»»

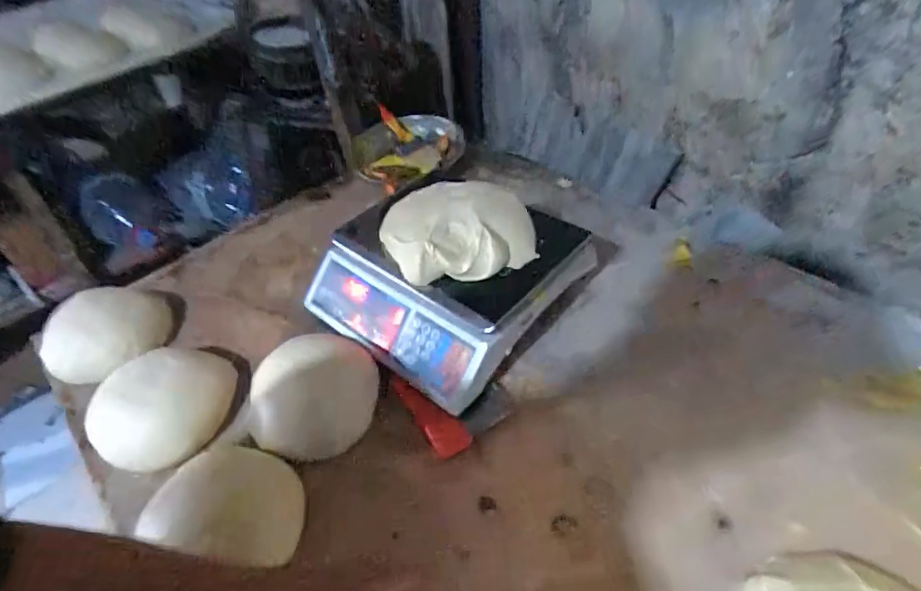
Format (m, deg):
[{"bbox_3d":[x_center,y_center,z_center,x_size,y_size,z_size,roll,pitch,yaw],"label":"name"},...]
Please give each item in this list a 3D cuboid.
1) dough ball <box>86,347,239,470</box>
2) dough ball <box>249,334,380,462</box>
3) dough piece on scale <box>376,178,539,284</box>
[{"bbox_3d":[-0.390,0.144,0.668,0.173,0.072,0.134,-34,51,-25],"label":"dough ball"},{"bbox_3d":[-0.186,0.126,0.645,0.165,0.079,0.132,-25,47,-17],"label":"dough ball"},{"bbox_3d":[-0.007,-0.100,0.701,0.209,0.060,0.175,-10,45,-3],"label":"dough piece on scale"}]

««

What you copy out must be exactly the lines from the line containing "Please give each" through the end of the records.

Please give each item in this list a 3D cuboid.
1) dough ball <box>86,347,239,470</box>
2) dough ball <box>249,334,380,462</box>
3) dough piece on scale <box>376,178,539,284</box>
[{"bbox_3d":[-0.390,0.144,0.668,0.173,0.072,0.134,-34,51,-25],"label":"dough ball"},{"bbox_3d":[-0.186,0.126,0.645,0.165,0.079,0.132,-25,47,-17],"label":"dough ball"},{"bbox_3d":[-0.007,-0.100,0.701,0.209,0.060,0.175,-10,45,-3],"label":"dough piece on scale"}]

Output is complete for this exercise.